* Try it *
Write out the lines of the items below, unchanged, from the first line through the line containing "стильных браслетов.", including both.

### Supplied data ###

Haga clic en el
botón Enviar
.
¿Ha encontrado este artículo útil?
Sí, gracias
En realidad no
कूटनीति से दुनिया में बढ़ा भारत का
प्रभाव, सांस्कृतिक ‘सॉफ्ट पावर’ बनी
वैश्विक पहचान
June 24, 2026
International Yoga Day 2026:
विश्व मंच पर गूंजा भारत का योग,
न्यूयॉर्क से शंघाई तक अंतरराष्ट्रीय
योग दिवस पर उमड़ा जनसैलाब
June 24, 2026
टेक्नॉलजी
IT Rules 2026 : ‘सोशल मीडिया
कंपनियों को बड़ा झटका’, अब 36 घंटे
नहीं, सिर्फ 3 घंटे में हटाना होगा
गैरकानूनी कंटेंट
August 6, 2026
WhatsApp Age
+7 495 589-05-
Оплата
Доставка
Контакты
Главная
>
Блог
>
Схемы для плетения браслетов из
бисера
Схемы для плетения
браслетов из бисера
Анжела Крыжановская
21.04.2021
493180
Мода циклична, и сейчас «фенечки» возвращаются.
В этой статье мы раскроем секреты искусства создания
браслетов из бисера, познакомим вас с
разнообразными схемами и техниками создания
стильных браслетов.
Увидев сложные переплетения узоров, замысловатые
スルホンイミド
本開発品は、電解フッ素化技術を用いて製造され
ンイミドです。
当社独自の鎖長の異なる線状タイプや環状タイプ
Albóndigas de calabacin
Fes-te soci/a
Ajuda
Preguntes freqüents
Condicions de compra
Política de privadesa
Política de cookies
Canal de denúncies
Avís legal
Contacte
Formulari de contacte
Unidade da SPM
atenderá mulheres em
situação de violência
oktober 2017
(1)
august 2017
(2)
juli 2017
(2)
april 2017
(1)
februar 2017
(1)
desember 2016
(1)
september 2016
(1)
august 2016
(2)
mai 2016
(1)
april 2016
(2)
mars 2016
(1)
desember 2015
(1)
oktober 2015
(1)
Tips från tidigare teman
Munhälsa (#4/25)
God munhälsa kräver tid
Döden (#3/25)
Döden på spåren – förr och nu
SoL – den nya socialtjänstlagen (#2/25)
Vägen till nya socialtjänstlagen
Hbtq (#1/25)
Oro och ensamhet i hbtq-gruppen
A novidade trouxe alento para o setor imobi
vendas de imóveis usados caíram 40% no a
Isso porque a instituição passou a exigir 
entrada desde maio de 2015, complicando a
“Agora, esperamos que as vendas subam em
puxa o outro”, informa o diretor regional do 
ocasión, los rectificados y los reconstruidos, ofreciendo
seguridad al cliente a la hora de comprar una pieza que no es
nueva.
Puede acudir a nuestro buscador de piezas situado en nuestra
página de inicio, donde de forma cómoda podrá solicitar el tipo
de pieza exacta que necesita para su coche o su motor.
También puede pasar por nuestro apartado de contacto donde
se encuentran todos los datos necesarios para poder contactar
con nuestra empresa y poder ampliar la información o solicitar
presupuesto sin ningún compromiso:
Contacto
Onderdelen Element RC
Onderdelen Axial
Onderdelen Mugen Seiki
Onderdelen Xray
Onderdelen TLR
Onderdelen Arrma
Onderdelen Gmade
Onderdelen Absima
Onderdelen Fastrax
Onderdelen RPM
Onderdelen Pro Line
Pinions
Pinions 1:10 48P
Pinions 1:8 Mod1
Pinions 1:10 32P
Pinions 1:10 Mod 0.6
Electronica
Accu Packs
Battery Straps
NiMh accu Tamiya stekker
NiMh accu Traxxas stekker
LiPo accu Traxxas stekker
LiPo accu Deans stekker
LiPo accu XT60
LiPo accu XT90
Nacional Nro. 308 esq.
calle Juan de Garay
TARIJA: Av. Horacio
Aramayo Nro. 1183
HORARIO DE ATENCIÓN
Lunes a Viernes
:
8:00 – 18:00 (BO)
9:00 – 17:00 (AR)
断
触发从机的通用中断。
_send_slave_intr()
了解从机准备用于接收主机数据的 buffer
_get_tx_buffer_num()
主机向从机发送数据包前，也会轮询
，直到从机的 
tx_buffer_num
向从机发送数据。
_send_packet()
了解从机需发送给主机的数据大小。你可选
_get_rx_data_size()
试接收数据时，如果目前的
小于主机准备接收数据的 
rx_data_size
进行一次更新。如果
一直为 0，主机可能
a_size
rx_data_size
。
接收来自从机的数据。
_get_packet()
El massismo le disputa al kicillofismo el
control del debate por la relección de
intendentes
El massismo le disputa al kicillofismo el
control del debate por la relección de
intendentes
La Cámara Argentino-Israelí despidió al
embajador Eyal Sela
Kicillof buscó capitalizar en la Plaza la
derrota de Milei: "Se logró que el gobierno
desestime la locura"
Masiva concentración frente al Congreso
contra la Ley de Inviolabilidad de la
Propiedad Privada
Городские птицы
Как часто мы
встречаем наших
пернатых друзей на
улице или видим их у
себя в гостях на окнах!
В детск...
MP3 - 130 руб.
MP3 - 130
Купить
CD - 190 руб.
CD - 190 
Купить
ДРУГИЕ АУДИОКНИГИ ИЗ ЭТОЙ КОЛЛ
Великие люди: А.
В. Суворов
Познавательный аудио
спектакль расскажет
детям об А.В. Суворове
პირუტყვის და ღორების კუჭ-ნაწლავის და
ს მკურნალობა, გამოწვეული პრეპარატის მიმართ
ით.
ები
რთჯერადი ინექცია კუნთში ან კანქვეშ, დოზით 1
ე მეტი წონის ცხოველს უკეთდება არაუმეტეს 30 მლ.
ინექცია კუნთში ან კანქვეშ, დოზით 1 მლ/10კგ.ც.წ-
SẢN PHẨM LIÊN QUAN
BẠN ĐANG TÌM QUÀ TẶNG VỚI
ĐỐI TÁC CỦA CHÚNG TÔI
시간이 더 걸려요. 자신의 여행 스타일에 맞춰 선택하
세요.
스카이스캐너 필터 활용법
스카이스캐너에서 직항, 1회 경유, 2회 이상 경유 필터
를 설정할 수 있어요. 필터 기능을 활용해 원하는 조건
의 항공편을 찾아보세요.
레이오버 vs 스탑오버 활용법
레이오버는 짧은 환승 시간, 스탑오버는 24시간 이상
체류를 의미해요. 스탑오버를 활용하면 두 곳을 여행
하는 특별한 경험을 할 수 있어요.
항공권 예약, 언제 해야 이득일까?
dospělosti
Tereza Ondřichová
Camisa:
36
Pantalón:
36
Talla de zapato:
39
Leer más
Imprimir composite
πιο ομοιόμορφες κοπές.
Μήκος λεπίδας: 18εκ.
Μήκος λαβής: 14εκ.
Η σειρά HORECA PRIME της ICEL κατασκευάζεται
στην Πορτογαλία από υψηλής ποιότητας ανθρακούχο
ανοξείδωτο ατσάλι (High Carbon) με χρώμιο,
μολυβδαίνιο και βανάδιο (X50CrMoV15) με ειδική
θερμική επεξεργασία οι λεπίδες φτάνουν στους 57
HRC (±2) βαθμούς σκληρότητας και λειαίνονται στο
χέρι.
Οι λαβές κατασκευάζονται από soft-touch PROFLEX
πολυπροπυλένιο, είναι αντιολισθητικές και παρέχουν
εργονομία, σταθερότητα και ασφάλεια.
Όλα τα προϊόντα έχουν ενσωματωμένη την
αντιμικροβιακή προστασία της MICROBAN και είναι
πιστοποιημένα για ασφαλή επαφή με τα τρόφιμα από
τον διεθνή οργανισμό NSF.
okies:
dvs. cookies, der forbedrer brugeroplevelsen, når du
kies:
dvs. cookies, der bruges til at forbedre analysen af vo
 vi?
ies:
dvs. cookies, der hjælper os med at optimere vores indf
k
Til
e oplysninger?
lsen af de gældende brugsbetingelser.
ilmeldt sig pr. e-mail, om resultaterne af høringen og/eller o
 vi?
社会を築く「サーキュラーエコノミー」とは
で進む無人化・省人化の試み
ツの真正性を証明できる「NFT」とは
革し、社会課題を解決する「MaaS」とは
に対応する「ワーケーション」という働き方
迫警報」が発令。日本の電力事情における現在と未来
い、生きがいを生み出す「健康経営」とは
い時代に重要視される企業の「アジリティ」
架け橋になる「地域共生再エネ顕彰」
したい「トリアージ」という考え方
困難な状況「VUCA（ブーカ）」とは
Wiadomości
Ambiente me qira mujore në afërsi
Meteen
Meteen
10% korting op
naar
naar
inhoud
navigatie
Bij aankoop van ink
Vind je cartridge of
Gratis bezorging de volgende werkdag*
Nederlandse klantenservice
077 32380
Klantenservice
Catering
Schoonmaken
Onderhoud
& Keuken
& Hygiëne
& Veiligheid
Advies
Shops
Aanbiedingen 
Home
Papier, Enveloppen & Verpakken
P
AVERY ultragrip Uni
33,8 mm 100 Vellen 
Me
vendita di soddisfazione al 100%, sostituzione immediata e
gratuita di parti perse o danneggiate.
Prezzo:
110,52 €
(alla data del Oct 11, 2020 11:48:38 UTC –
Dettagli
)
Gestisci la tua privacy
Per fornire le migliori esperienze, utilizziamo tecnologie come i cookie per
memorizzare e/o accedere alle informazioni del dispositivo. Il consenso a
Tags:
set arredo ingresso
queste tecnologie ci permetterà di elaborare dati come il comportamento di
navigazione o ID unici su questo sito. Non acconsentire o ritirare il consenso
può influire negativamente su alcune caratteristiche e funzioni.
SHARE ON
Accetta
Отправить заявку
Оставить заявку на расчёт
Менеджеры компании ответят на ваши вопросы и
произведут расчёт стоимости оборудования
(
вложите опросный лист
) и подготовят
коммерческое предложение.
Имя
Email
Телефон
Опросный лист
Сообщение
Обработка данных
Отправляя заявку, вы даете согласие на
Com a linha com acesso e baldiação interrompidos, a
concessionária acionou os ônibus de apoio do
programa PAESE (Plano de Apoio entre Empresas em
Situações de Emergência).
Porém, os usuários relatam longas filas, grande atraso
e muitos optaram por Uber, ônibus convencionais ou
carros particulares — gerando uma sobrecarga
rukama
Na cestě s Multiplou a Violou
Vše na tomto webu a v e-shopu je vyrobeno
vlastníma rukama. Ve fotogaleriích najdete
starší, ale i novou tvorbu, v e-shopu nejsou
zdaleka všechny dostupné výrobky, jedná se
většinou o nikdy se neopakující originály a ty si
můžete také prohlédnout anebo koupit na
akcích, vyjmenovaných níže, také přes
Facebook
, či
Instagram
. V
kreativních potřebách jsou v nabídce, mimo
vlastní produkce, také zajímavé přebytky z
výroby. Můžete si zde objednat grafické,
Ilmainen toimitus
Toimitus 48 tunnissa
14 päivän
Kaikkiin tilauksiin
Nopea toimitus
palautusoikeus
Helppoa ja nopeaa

###

* Answer to this exercise *
Haga clic en el
botón Enviar
.
¿Ha encontrado este artículo útil?
Sí, gracias
En realidad no
कूटनीति से दुनिया में बढ़ा भारत का
प्रभाव, सांस्कृतिक ‘सॉफ्ट पावर’ बनी
वैश्विक पहचान
June 24, 2026
International Yoga Day 2026:
विश्व मंच पर गूंजा भारत का योग,
न्यूयॉर्क से शंघाई तक अंतरराष्ट्रीय
योग दिवस पर उमड़ा जनसैलाब
June 24, 2026
टेक्नॉलजी
IT Rules 2026 : ‘सोशल मीडिया
कंपनियों को बड़ा झटका’, अब 36 घंटे
नहीं, सिर्फ 3 घंटे में हटाना होगा
गैरकानूनी कंटेंट
August 6, 2026
WhatsApp Age
+7 495 589-05-
Оплата
Доставка
Контакты
Главная
>
Блог
>
Схемы для плетения браслетов из
бисера
Схемы для плетения
браслетов из бисера
Анжела Крыжановская
21.04.2021
493180
Мода циклична, и сейчас «фенечки» возвращаются.
В этой статье мы раскроем секреты искусства создания
браслетов из бисера, познакомим вас с
разнообразными схемами и техниками создания
стильных браслетов.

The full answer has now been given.